Trump’s First Platform Plank
By declaring against the Biden inflation the 45th president aims high and embraces a challenge that could stabilize our economy for generations.
“Defeat Inflation” are the first two words in the table of contents of the draft GOP platform out today. It’s too early for an endorsement but what that says to us is that President Trump is putting a priority on what we have argued is the most important task before the voters — restoring sound money and abandoning the system of fiat currency that has saddled our government with debt and debased the value of the dollar.
We understand that platforms are more aspirational than binding. Yet one of the markers of the GOP is that in most of its recent platforms it put up planking for the establishment of a monetary commission to look at restoring a metallic monetary standard. Meaning a dollar that is convertible into a legislated weight of gold or silver. Under recent presidents, the dollar has collapsed to less than a 2,300th of an ounce of gold.
That would have been unimaginable to the American Founders. It would have been unimaginable, too, to, say, President Nixon and his camarilla, who closed the gold window in the summer of 1971 and precipitated us into the age of fiat money legal tender, meaning money that has no value defined in law but that must, by law, be accepted in payment of public and private debts. At the time the dollar was at a 35th of an ounce of gold.
Closing the gold window was a betrayal of core Republican principles that dated back to the party’s formative years in the late 19th century, when the GOP was synonymous with a sound, meaning gold-backed, dollar that ensured high growth with low inflation. Between 1879 and 1913, monetary discipline based on a version of the gold standard held inflation to an annual average of but 0.1 percent a year.

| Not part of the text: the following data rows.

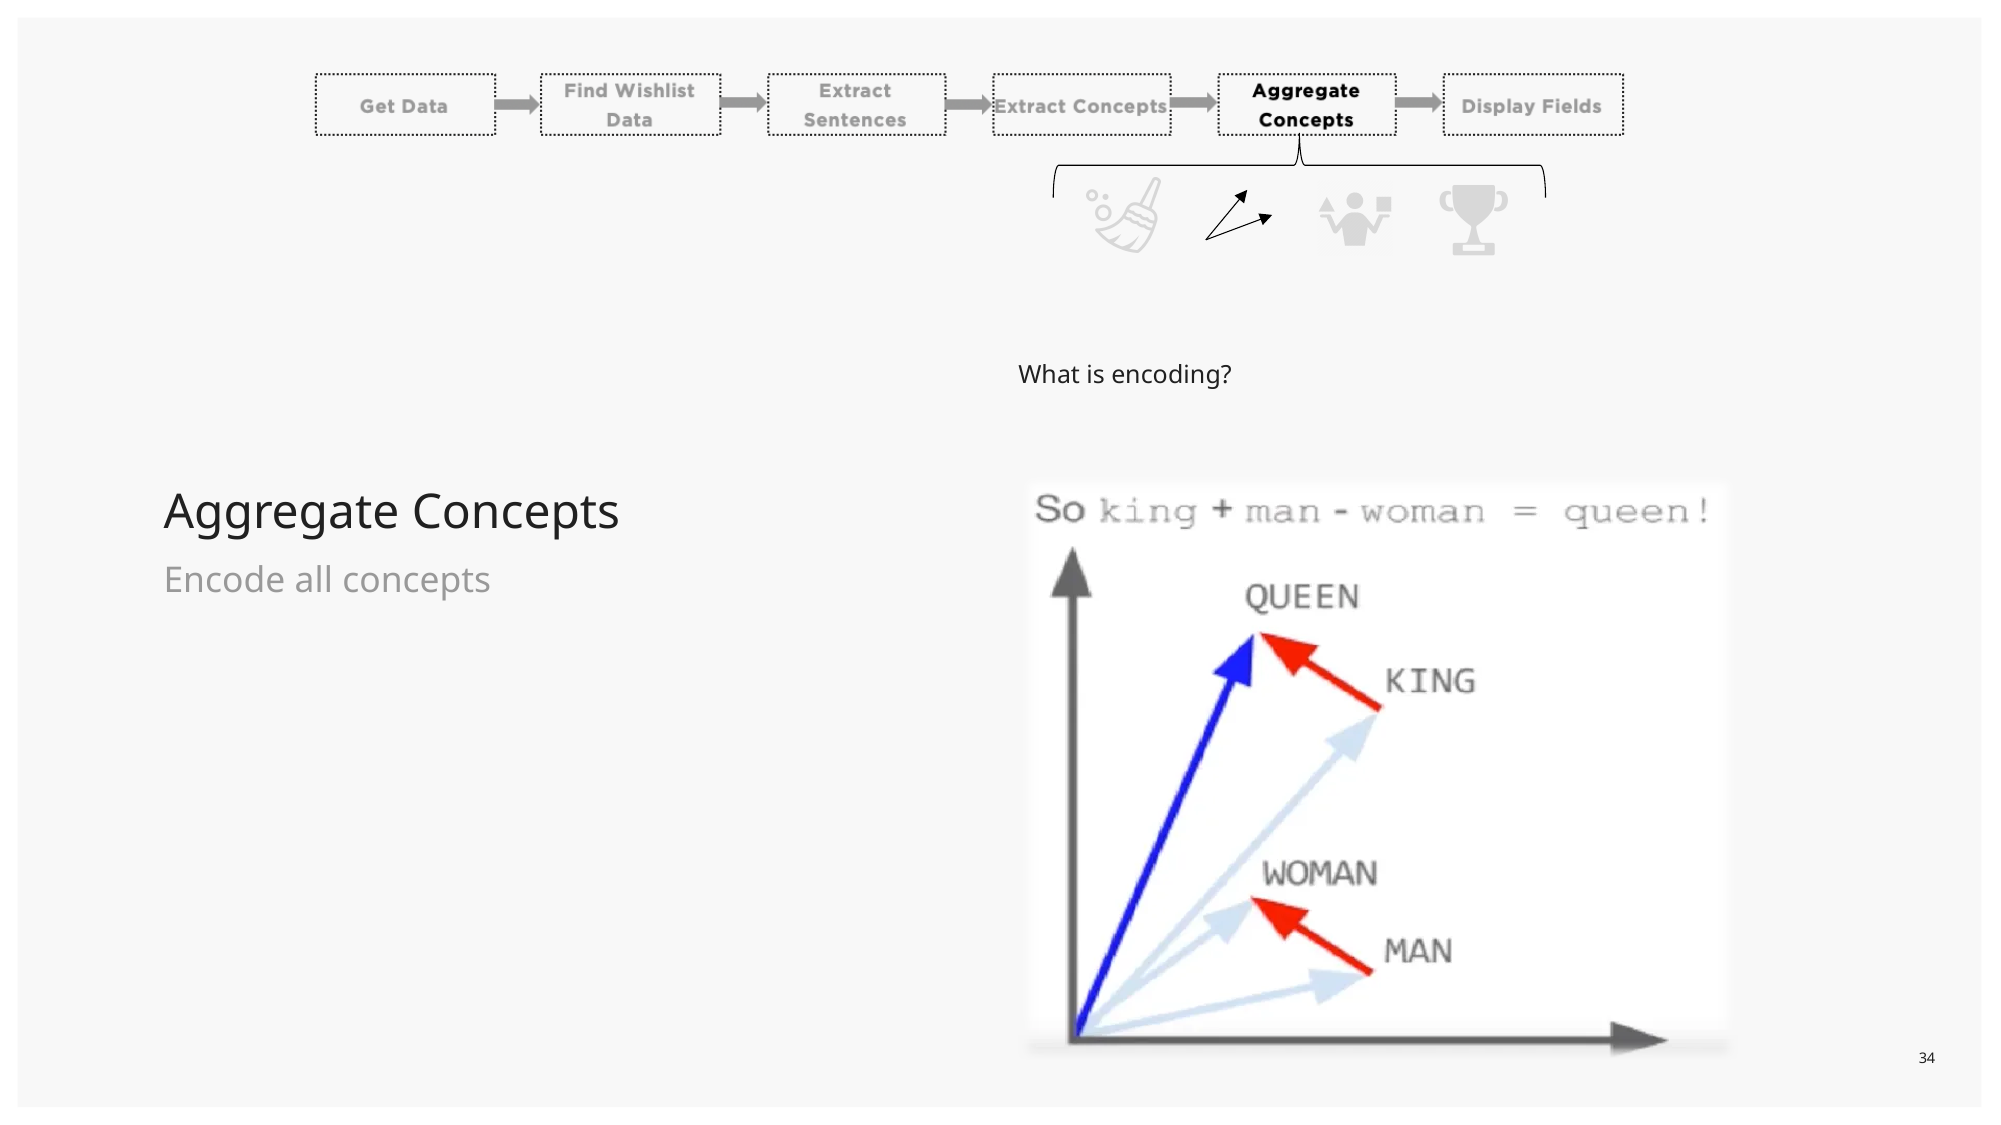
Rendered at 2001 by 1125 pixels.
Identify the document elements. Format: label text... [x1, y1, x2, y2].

picture [1085, 177, 1161, 253]
list Encode all concepts [163, 546, 839, 640]
picture [1018, 472, 1738, 1060]
picture [1317, 180, 1393, 256]
picture [1436, 181, 1512, 257]
picture [294, 45, 1645, 161]
text_box [1052, 161, 1547, 198]
slide_number 34 [1891, 1047, 1936, 1071]
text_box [1205, 189, 1273, 240]
list What is encoding? [1018, 350, 1836, 962]
title Aggregate Concepts [163, 350, 839, 539]
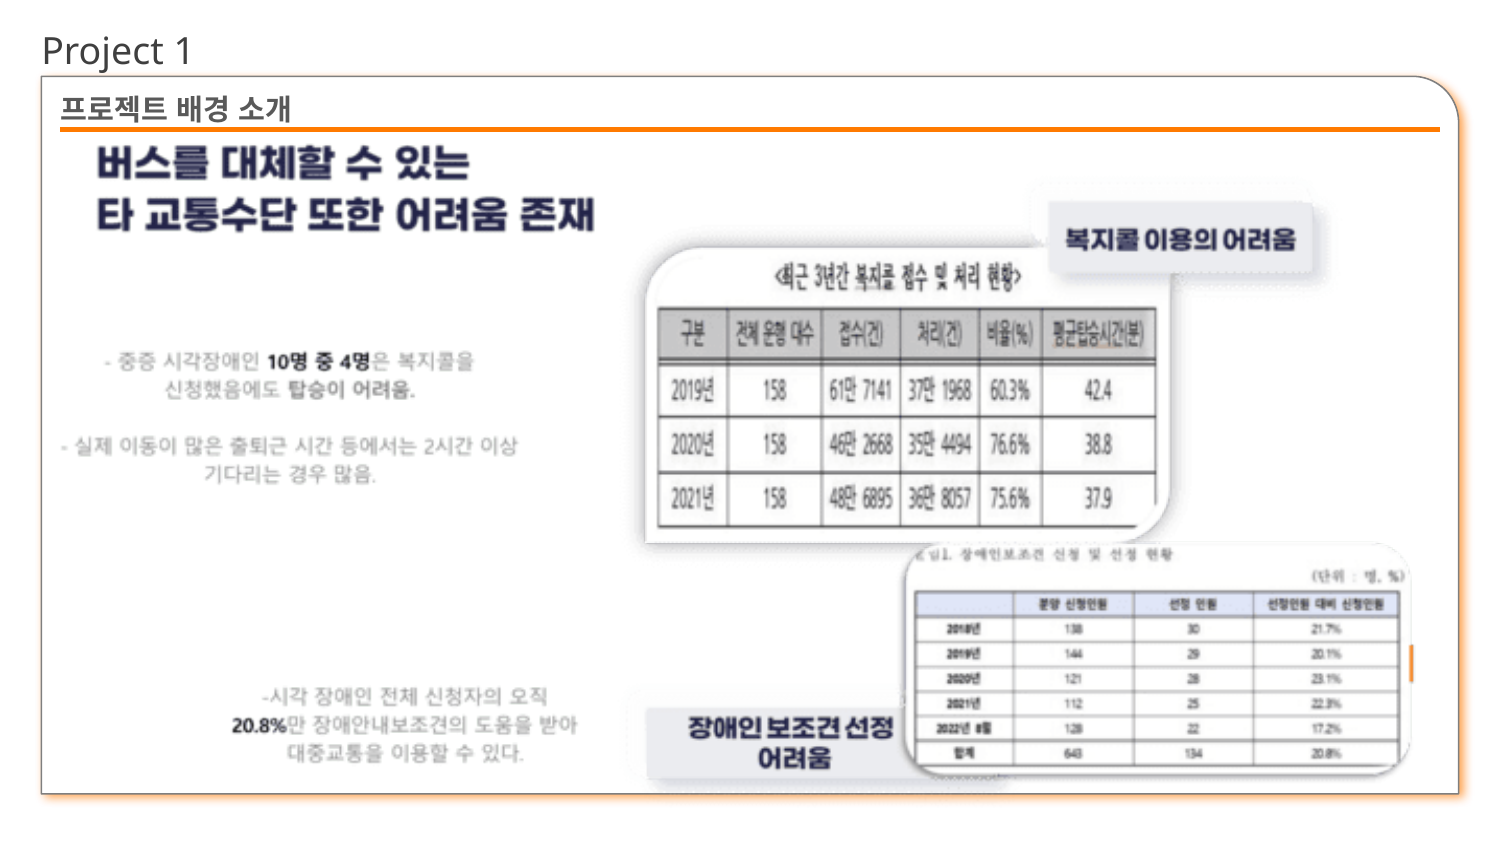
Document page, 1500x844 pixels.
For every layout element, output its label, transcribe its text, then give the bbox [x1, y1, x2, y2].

list Project 1 [41, 32, 1219, 68]
picture [60, 138, 1419, 810]
title 프로젝트 배경 소개 [60, 85, 1440, 130]
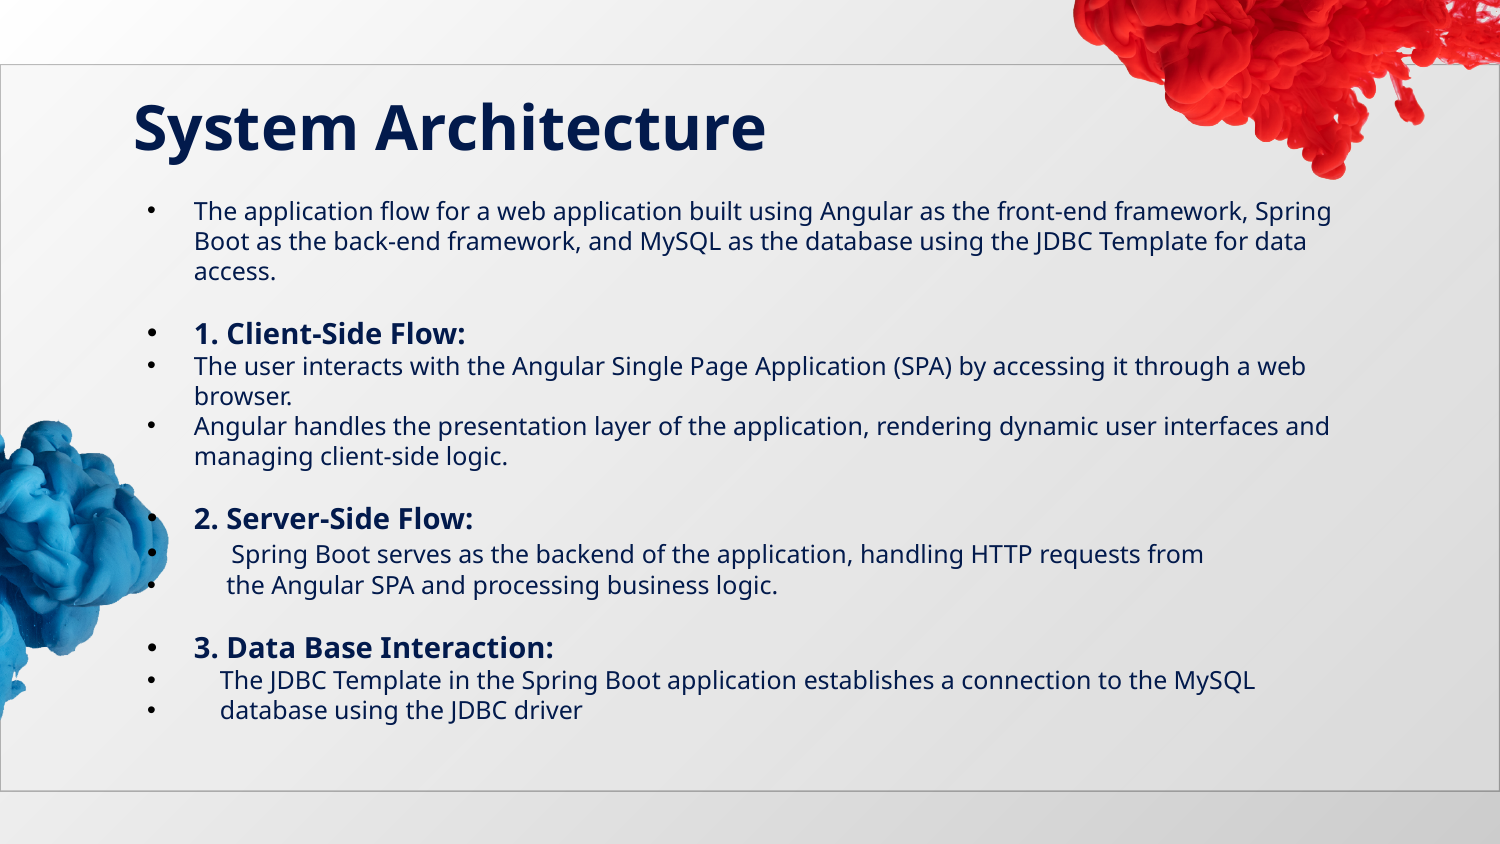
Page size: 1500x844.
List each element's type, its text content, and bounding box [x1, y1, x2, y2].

title System Architecture [118, 72, 1153, 167]
picture [1035, 0, 1500, 341]
text_box The application flow for a web application built using Angular as the front-end framework, Spring Boot as the back-end framework, and MySQL as the database using the JDBC Template for data access. 1. Client-Side Flow: The user interacts with the Angular Single Page Application (SPA) by accessing it through a web browser. Angular handles the presentation layer of the application, rendering dynamic user interfaces and managing client-side logic. 2. Server-Side Flow: Spring Boot serves as the backend of the application, handling HTTP requests from the Angular SPA and processing business logic. 3. Data Base Interaction: The JDBC Template in the Spring Boot application establishes a connection to the MySQL database using the JDBC driver [132, 180, 1382, 733]
picture [0, 321, 191, 820]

It’s no coincidence that honest money accompanied America’s rise to global industrial supremacy. The 1904 GOP platform reminded the party how it had “firmly established the gold standard which was then menaced with destruction,” a reference to the 1896 election when the Democratic nominee, William Jennings Bryan, ran on a pro-inflation platform. “Confidence returned to business,” the GOP crowed, “and with confidence an unexampled prosperity.”
Yet the cause of honest money flagged in the years following the Great Depression, after FDR — whose picture has pride of place over Washington and Jefferson in President Biden’s Oval Office — and Democrats in Congress suspended gold convertibility and even barred private ownership of the monetary metal. Republicans in 1952 vowed to “restore a domestic economy” with “a dollar on a fully-convertible gold basis.”
That pledge, as these columns have lamented, fell by the wayside even as the call for honest money helped hoist President Eisenhower into office. The problem was that, as a Wall Street Journal editorial noted at the time, the GOP platform hedged its bets by insisting on “the restoration of both a sound domestic economy and a stable world economy” before returning to a gold standard. That, as the Journal realized, was putting the cart before the horse.
When, in 1980, Ronald Reagan acceded to the presidency, he did so on a GOP platform that decried the recent “hyper-inflation” that had ravaged the economy in the 1970s and proposed “the restoration of a dependable monetary standard—that is, an end to inflation.” Yet the gold commission that undertook to weigh this question was ultimately undermined by the fiat money faction in Congress. The GOP effort to restore sound money fizzled.
Hence our current crisis and hence Mr. Trump’s first platform plank. We understand that the platform lacks specifics and that the monetary question is but one part of the vast fiscal, regulatory, and policy reforms that will be needed to open the way for American glory. All the more encouraging to see defeating inflation emerge at the top of the platform. We look forward to seeing the issue taken to the voters — and the Congress — in the coming seasons.